By any measure, Alzheimer’s disease is a neurodegenerative condition with a massive impact. Currently more than 7 million Americans over 65 are living with this progressive, memory-robbing illness, which brings steady decline and heartbreak for those living with the disease and the millions of family members and friends who care for them.
To get a better handle on how this outsized disease begins in the brain, Johns Hopkins pathologist Meaghan O’Malley Morris is looking small, very small — to a 2-millimeter-wide region buried deep in the brain stem known as the locus coeruleus (LC). Specifically, her team is zeroing in on the very earliest formation of abnormal Tau protein in the LC, and then tracing how those abnormal Tau proteins accumulate and spread to other regions in the brain. Tau protein is an important target, since it is known to clump and produce tangles that are implicated in Alzheimer’s disease, notes Morris, who is the Anne and C. Michael Armstrong CIM Human Aging Project (HAP) Scholar.
“Thanks to funding I have received as a HAP Scholar, our lab has been able to take a step into more advanced protein studies, known as spatial proteomics, to look at which proteins in which cell types are associated with the early formation and the spread of Tau,” says Morris, who earned her M.D./Ph.D. from Johns Hopkins and also completed her residency and fellowship training here.
To get a better picture of how the disease “gets off the ground,” Morris and her team are examining the post-mortem brain tissue of people ages 16–65, a period in the human age span before symptoms of Alzheimer’s disease would typically appear.
In addition to studying the formation and spread of abnormal Tau protein and associated inflammatory cells in the LC, the researchers are also examining the presence of Amyloid beta protein — which is known to accumulate into clumps or plaques in people with Alzheimer’s — to see how the two proteins interact.

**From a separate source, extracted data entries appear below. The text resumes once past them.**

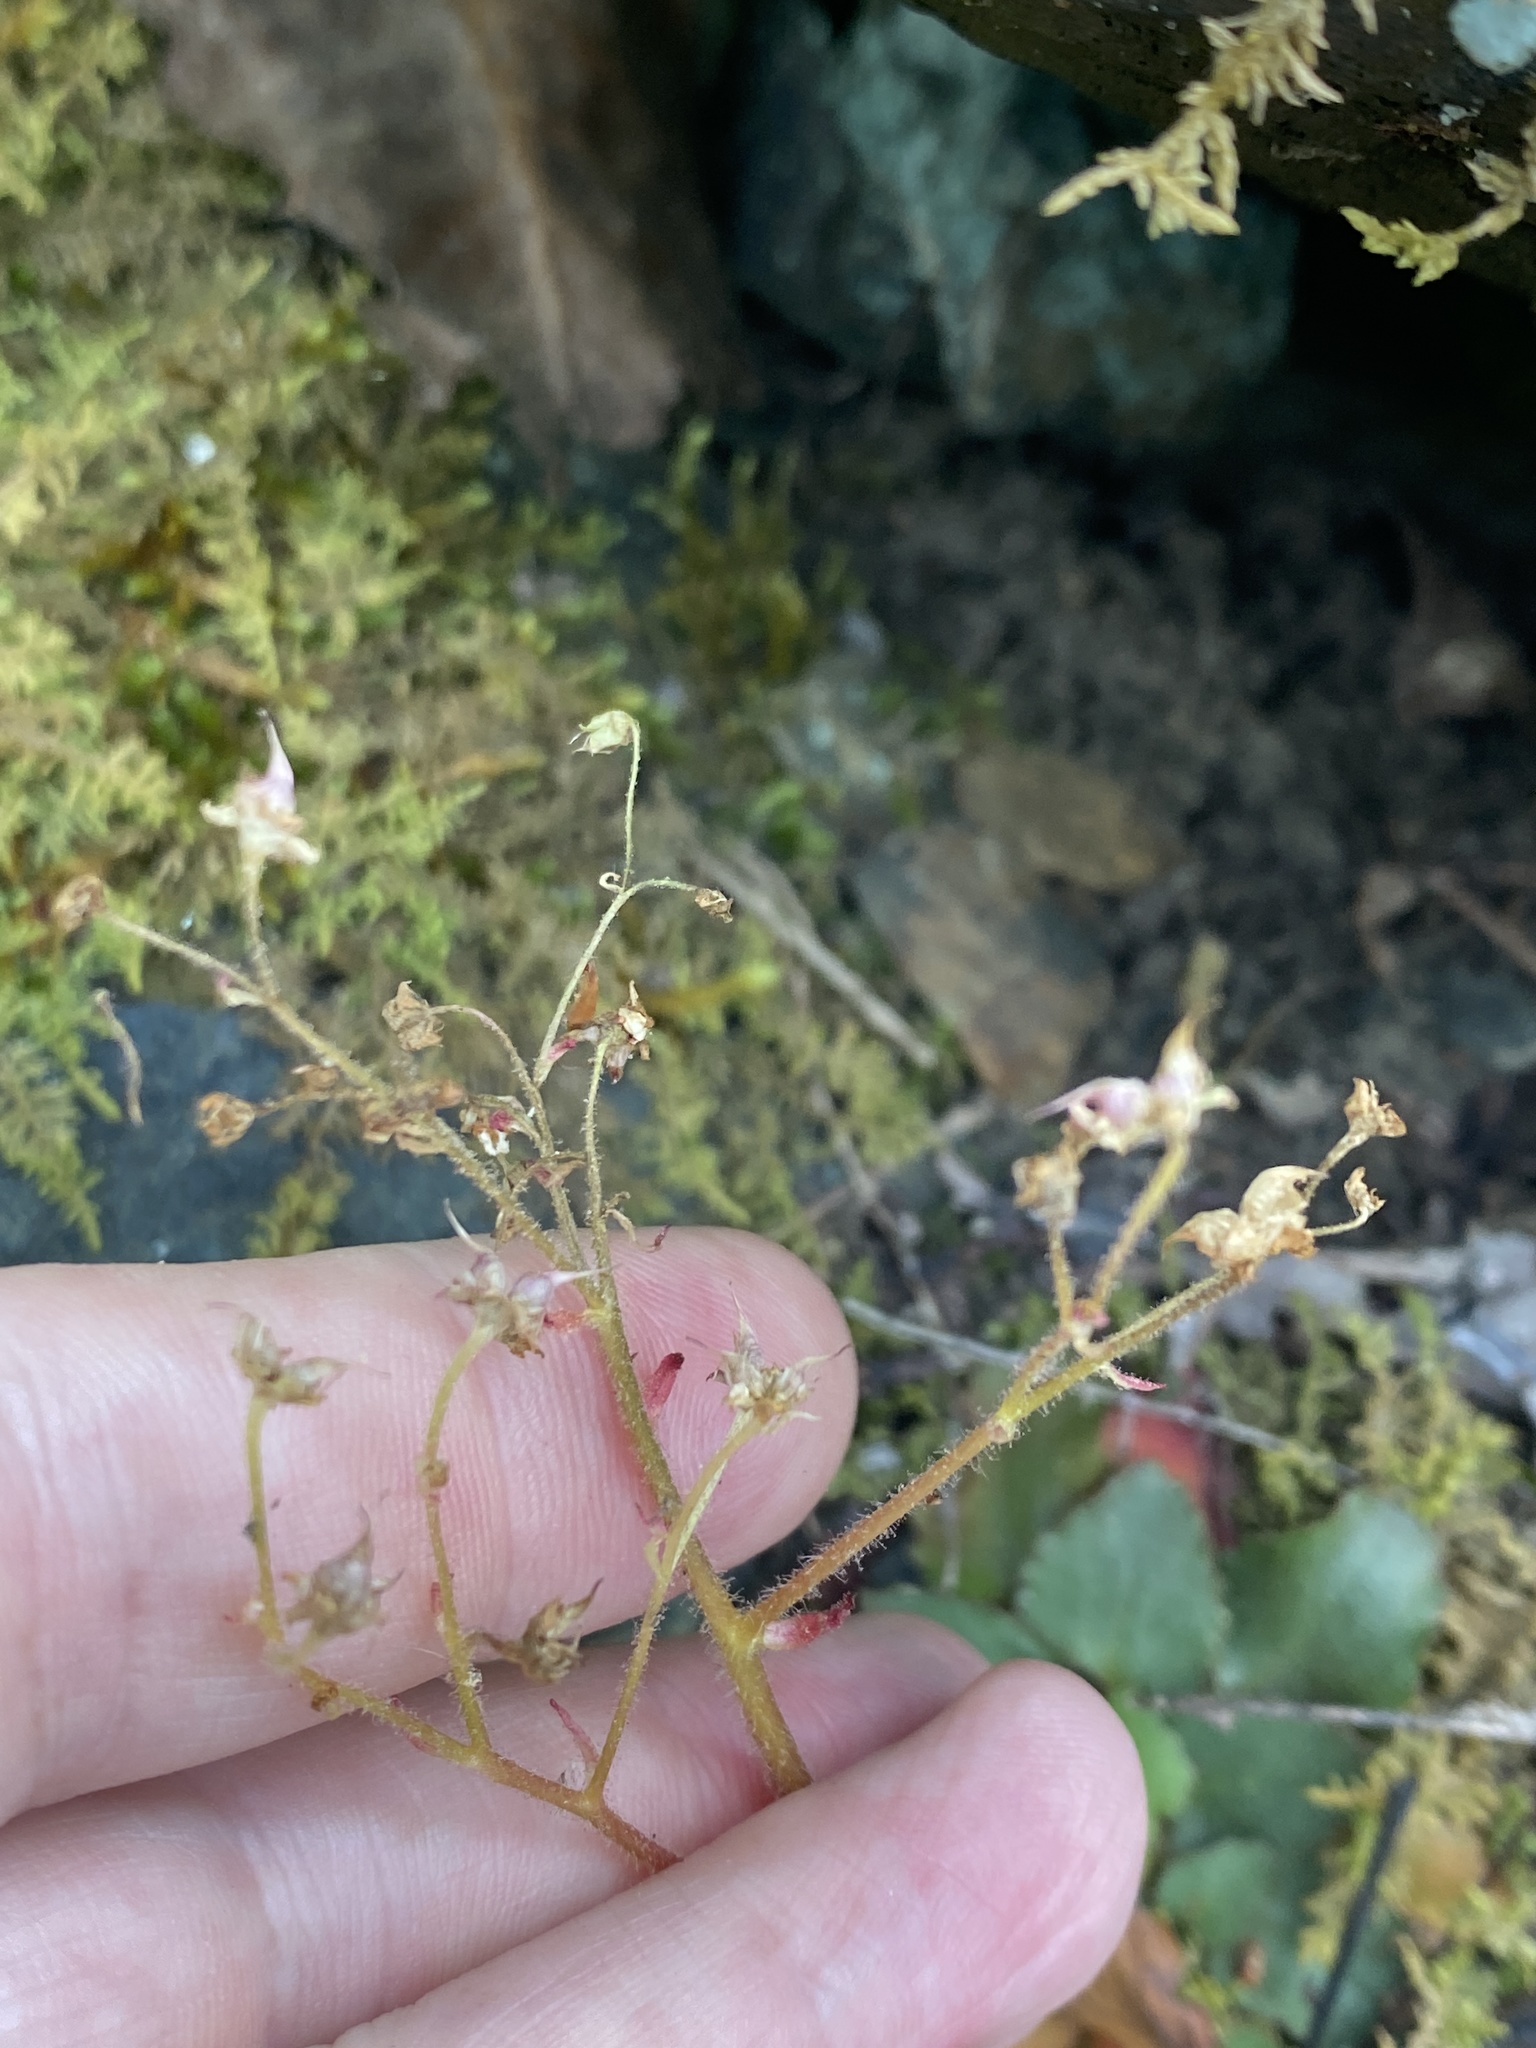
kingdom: Plantae
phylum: Tracheophyta
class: Magnoliopsida
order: Saxifragales
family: Saxifragaceae
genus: Micranthes
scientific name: Micranthes virginiensis
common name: Early saxifrage
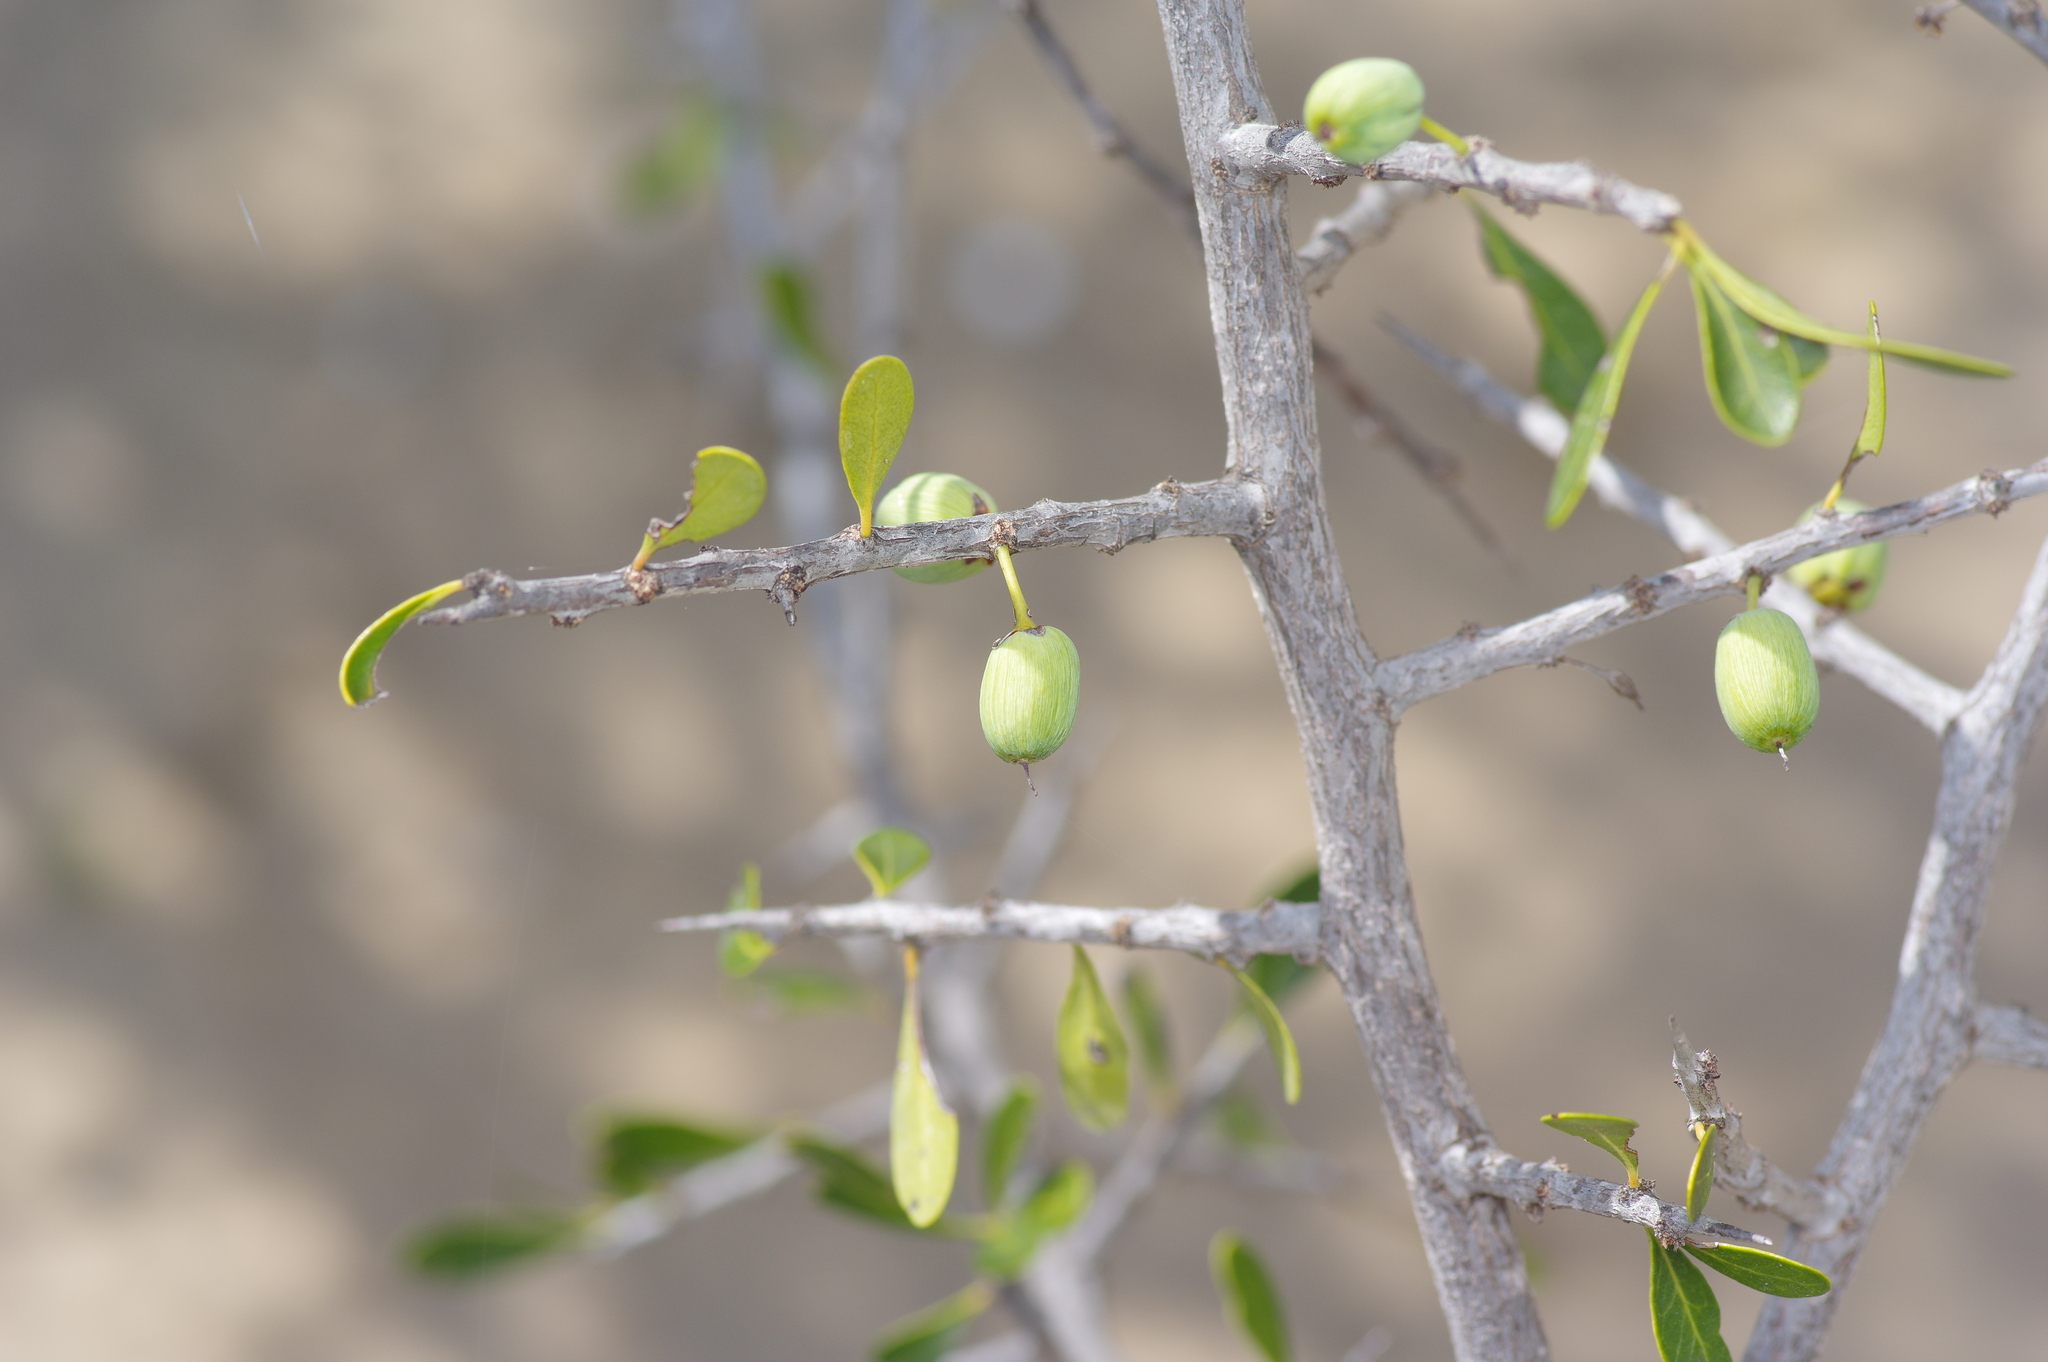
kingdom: Plantae
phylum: Tracheophyta
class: Magnoliopsida
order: Ericales
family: Sapotaceae
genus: Sideroxylon
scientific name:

“It’s very important for us to figure out what is going on very early in the disease, because by the time people start showing symptoms of Alzheimer’s, there is already a decent amount of Tau and Amyloid that has accumulated,” says Morris.
“It’s very important for us to figure out what is going on very early in the disease, because by the time people start showing symptoms of Alzheimer’s, there is already a decent amount of Tau and Amyloid that has accumulated.” – Meaghan O’Malley Morris
Until recently, traditional proteomic techniques have not been fine-grained enough to offer a useful window into the ultra-tiny locus coeruleus, which is barely the size of a toothpick tip. But thanks to advances in spatial proteomics, which reveals which proteins are active where, Morris and her team can now get down to a 20-micron level, basically the size of a single cell, in their investigations.
They are finding the presence of abnormal Tau protein in nearly all of the brain tissue they examine, even those of younger people under 40.
What causes Tau cells in some people to leave the LC and travel from deep in the brain stem up into regions like the cortex, where they grow into tangles and wreak havoc? How might inflammatory cells surrounding Tau in the LC contribute to Tau’s early formation and growth?
These are among the big questions that Morris and her team are working to shed light on as they tap into the latest advances in proteomics, data science and biostatistics. The answers they find could hold tantalizing clues for stopping Alzheimer’s disease early in its tracks, before it is able to take hold and cause destruction in our brains.
“The funding I have received as the Anne & C. Michael Armstrong CIM HAP Scholar has been crucial to advancing our work,” says Morris. “We are so excited about what lies ahead.”